1.1. Uncertainty Quantification

Uncertainty quantification, in the narrow sense used here, is forward propagation: you have a sample of parameter vectors representing the uncertainty in the inputs, and you want the induced distribution of the model’s outputs – steady states, impulse responses, theoretical moments, forecasts, variance and historical decompositions, and so on. (For which inputs drive that output uncertainty, see the GSA tools.)

1.1.1. Where the parameter draws come from

  • Posterior draws – after Bayesian estimation, the estimated object carries a sampler: params = mest.estim_.sampler(N) returns N draws from the posterior (or use posterior_sample(mest, N)). See Posterior sampling. In the modern toolbox the underlying MCMC engine is also available directly via rsamplers.rwmh(energy, x0, ...).sample() – see the Posterior sampling chapter for the full surface.

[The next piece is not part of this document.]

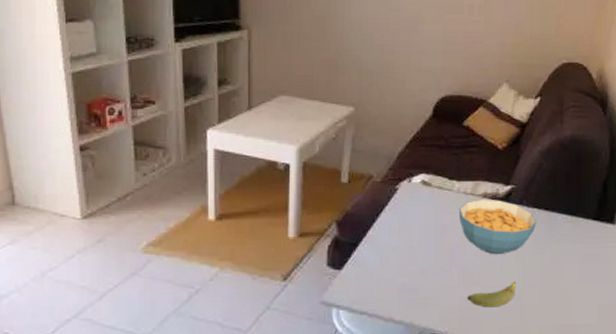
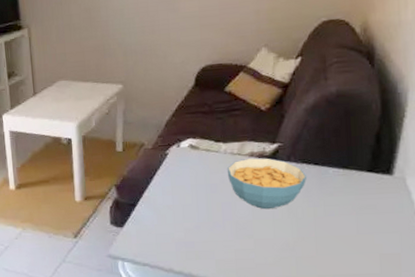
banana: present [467,281,517,308] -> none [242,234,290,259]

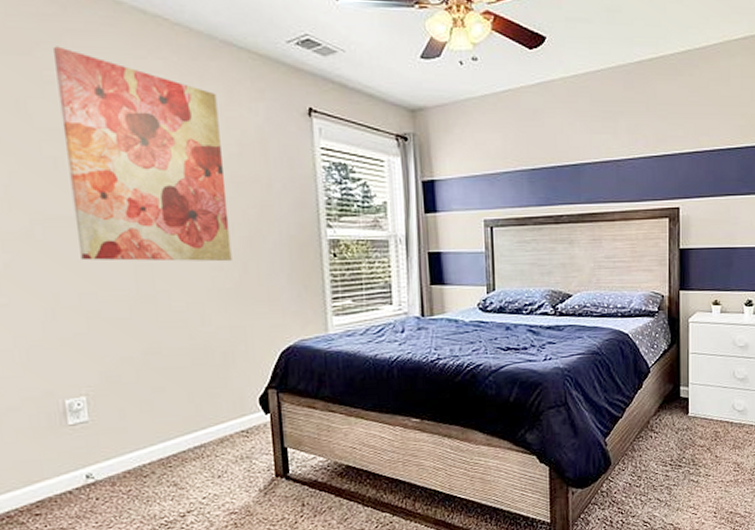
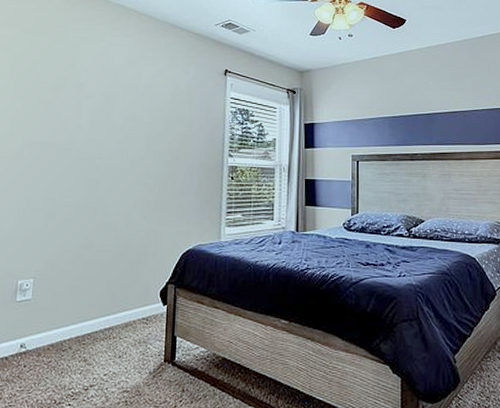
wall art: present [54,46,232,262] -> none [51,29,162,180]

  • Prior draws – with priors set on the model, sample parameter vectors from the prior with randsample(m, N) (or draw_parameter); useful for prior predictive analysis.

  • A design over a calibration range – when you only have ranges (no distribution), sweep them with a quasi-Monte-Carlo low-discrepancy design (Sobol, Halton, …) – the same sampling engine the GSA tools use; the Sobol sequence generator is quasi_monte_carlo.sobol.

1.1.2. Propagating uncertainty through the model

Most analysis methods accept a params argument – a matrix (or struct) of draws – and then return one result per draw instead of a single one:

params = mest.estim_.sampler(1000);              % 1000 posterior draws

myirfs = irf(mest, shock_names, 40, params);     % distribution of IRFs
fkst   = forecast(mest, db, '2020Q1', params);   % predictive density
vd     = variance_decomposition(mest, params);   % distribution of decomp.
hd     = historical_decomposition(mest, params); % distribution of decomp.

Each output is then a sample of paths; summarise it with fanchart / plot_fanchart (and the other plotting helpers):

out = fanchart(myirfs.(shock).(var), [30 50 68 90]);   % credible bands
plot_fanchart(out)

(this is the same pattern used throughout the reduced-form VAR chapter).

1.1.3. From propagation to sensitivity

Once you have an input sample together with the corresponding output values, the two GSA tools tell you which inputs matter:

  • Monte Carlo filtering – partition the draws by whether the output satisfies a chosen condition (“behave” vs “non-behave”) and look for parameters whose conditional distributions differ between the two groups;

  • high-dimensional model representation – fit a low-order surrogate of the input-to-output map and read off variance-based (Sobol-type) first-order and total sensitivity indices (and use the surrogate as a fast emulator).